La seconde étape, appelée “parsing”, va, à partir des tokens précédemment récupérés, vérifier que l’agencement soit correct. En effet, ce n’est pas parce que l’on n’a détecté aucun token invalide, que ceux-ci sont forcément dans le bon ordre. Reprenons une analogie avec la langue de Molière. Si je vous dis: “Bonjour, ça va ?” vous devriez me comprendre, tandis qu’avec “va ? ça, Bonjour” la communication serait quelque peu compliquée. Eh bien avec notre langage, c’est la même chose. Si l’utilisateur entre “if then true if if”, alors nous sommes bien en présence d’une erreur de parsing.
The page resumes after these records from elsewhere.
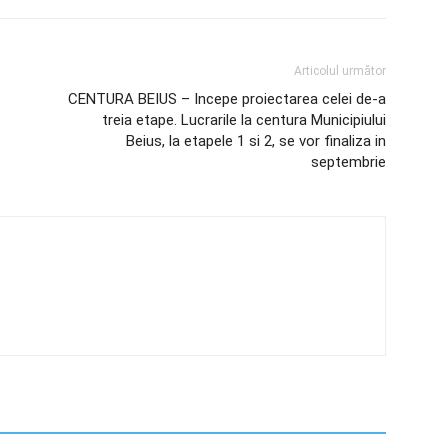
Articolul următor
CENTURA BEIUS – Incepe proiectarea celei de-a
treia etape. Lucrarile la centura Municipiului
Beius, la etapele 1 si 2, se vor finaliza in
septembrie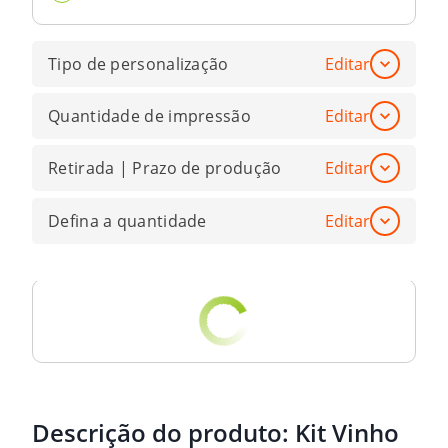
Tipo de personalização
Editar
Quantidade de impressão
Editar
Retirada | Prazo de produção
Editar
Defina a quantidade
Editar
Descrição do produto:
Kit Vinho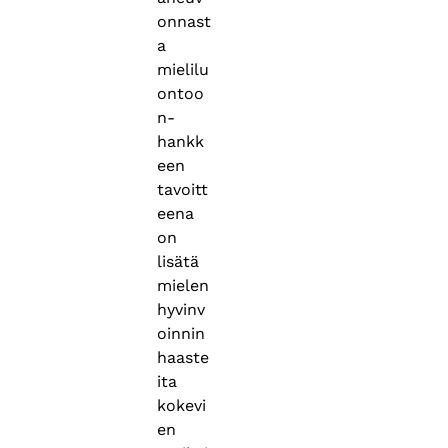
onnast
a
mielilu
ontoo
n-
hankk
een
tavoitt
eena
on
lisätä
mielen
hyvinv
oinnin
haaste
ita
kokevi
en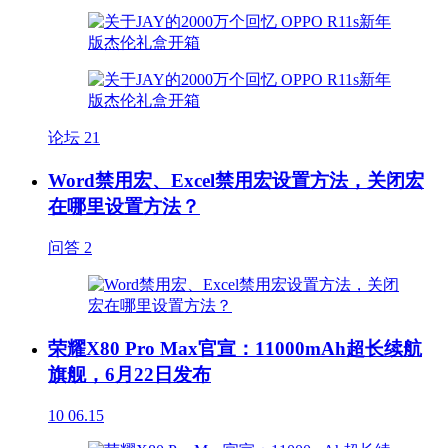
论坛
21
Word禁用宏、Excel禁用宏设置方法，关闭宏
在哪里设置方法？
问答
2
荣耀X80 Pro Max官宣：11000mAh超长续航
旗舰，6月22日发布
10
06.15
L’agencement de chacun de ces tokens, ne respectent pas la grammaire que nous avons définit.

L’étape suivante est appelée “binding”. Ici on va vérifier que chacune des variables et fonctions soient correctement reliées entre leurs déclarations et leurs appels. Pour résumer, cette phase se contente de détecter qu’une variable ou une fonction soit bien déclarée une et une seule fois.

Exemple:

var a : integer;
begin
  b = 50;
end

Ici on voit bien que la variable b, n’est pas déclarée. Donc le compilateur doit prévenir l’utilisateur, et refuser de créer un exécutable.

De même:

var b : integer;
var b : integer;
begin
  b = 50;
end

Ici la variable b est définit deux fois, donc c’est aussi une erreur de “binding”. La même vérification est appliquée sur les fonctions, en prenant aussi en compte que le nombre d’argument décrit, et le nombre d’argument réellement passé, corresponde.
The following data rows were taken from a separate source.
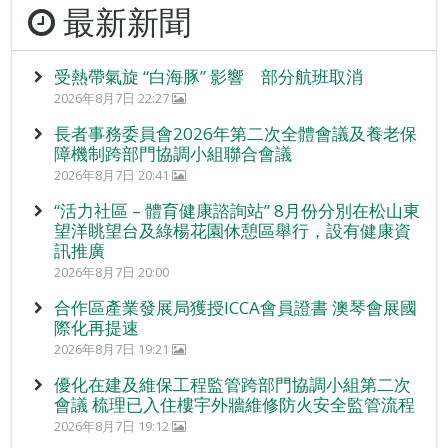
最新新聞
受熱帶氣旋 “白海豚” 影響 部分航班取消
2026年8月7日 22:27
長者事務委員會2026年第二次全體會議及養老保
障機制跨部門協調小組聯合會議
2026年8月7日 20:41
“活力社區 – 體育健康諮詢站” 8月份分別在松山東
望洋眺望台及綠楊花園休憩區舉行，設有健康資
訊推廣
2026年8月7日 20:00
合作區產業發展局獲授ICCA會員證書 澳琴會展國
際化再提速
2026年8月7日 19:21
優化在建及維保工程監管跨部門協調小組第二次
會議 梳理已入住樓宇外牆維修防火安全監管流程
2026年8月7日 19:12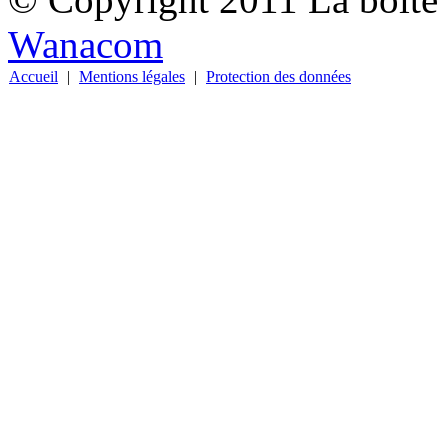
Wanacom
Accueil
|
Mentions légales
|
Protection des données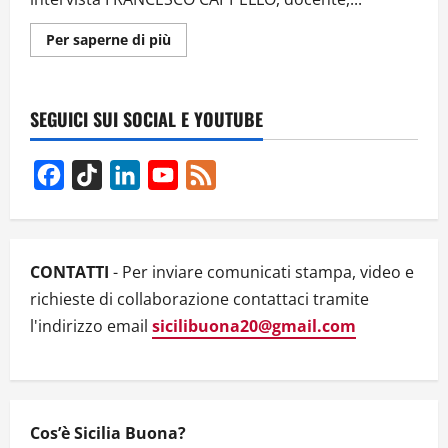
Ulteriori
Per saperne di più
informazioni
su
INTERVISTA
A
FRANCESCO
SEGUICI SUI SOCIAL E YOUTUBE
CAPPELLO.
SISTEMI
MONETARI
COMPLEMENTARI:
Facebook
TikTok
LinkedIn
YouTube
Feed
COME
FUNZIONANO?
Channel
CONTATTI
- Per inviare comunicati stampa, video e
richieste di collaborazione contattaci tramite
l'indirizzo email
sicilibuona20@gmail.com
Cos’è Sicilia Buona?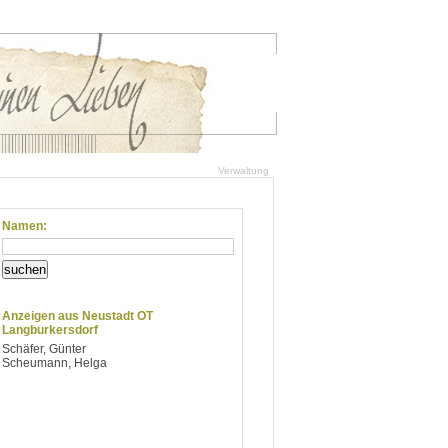
Verwaltung
Namen:
suchen
Anzeigen aus Neustadt OT
Langburkersdorf
Schäfer, Günter
Scheumann, Helga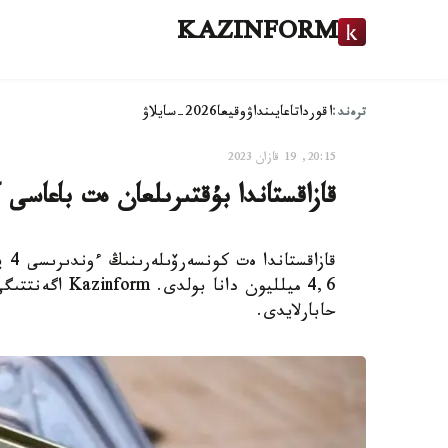
KAZINFORM
ترەند:
اقوردا
تاعايىنداۋ
وقيعا
2026-سايلاۋ
20:15, 19 قازان 2023
قازاقستاندا بۇقتىرىلعان ەت باعاسى 
حابارلايدى.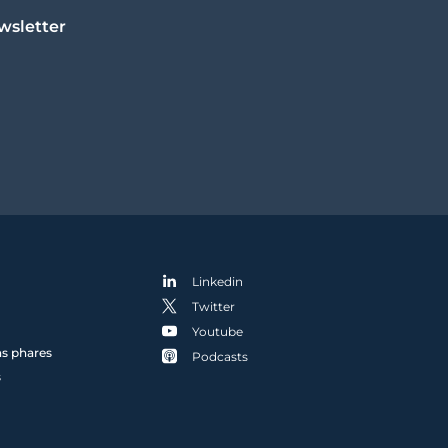
wsletter
Linkedin
Twitter
Youtube
ns phares
Podcasts
s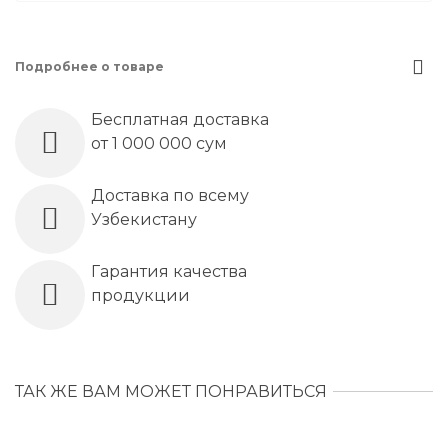
Подробнее о товаре
Бесплатная доставка
от 1 000 000 сум
Доставка по всему
Узбекистану
Гарантия качества
продукции
ТАК ЖЕ ВАМ МОЖЕТ ПОНРАВИТЬСЯ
Enfin la dernière étape de vérification, est celle appelé “type checking”. Celle-ci vérifie que le typage des expressions est correct et que chaque variable reçoit une valeur dont le type est compatible.

Par exemple:

var b : integer;
begin
  b = 50;
end

Ici b, qui est de type entier recevra une valeur entière, donc la compatibilité est assurée, il n’y a pas d’erreur.

Tandis que dans l’exemple suivant:

var b : integer;
begin
  b = "coucou";
end

La variable b qui est de type entier, reçoit une chaîne de caractère. Ce n’est évidemment pas possible, et c’est ce type de problème qui provoquera une erreur de type checking.

Conclusion

Une fois toutes ces étapes validées, on considère notre code source comme étant valide. Il ne reste alors qu’à l’interpréter, ou à le convertir en assembleur. Ces deux étapes seront détaillées plus tard. Ici se termine ce premier article. J’espère que cette première approche vous aura donné envie d’aller un peu plus loin dans la compréhension de la compilation. Les articles suivant seront un peu plus techniques.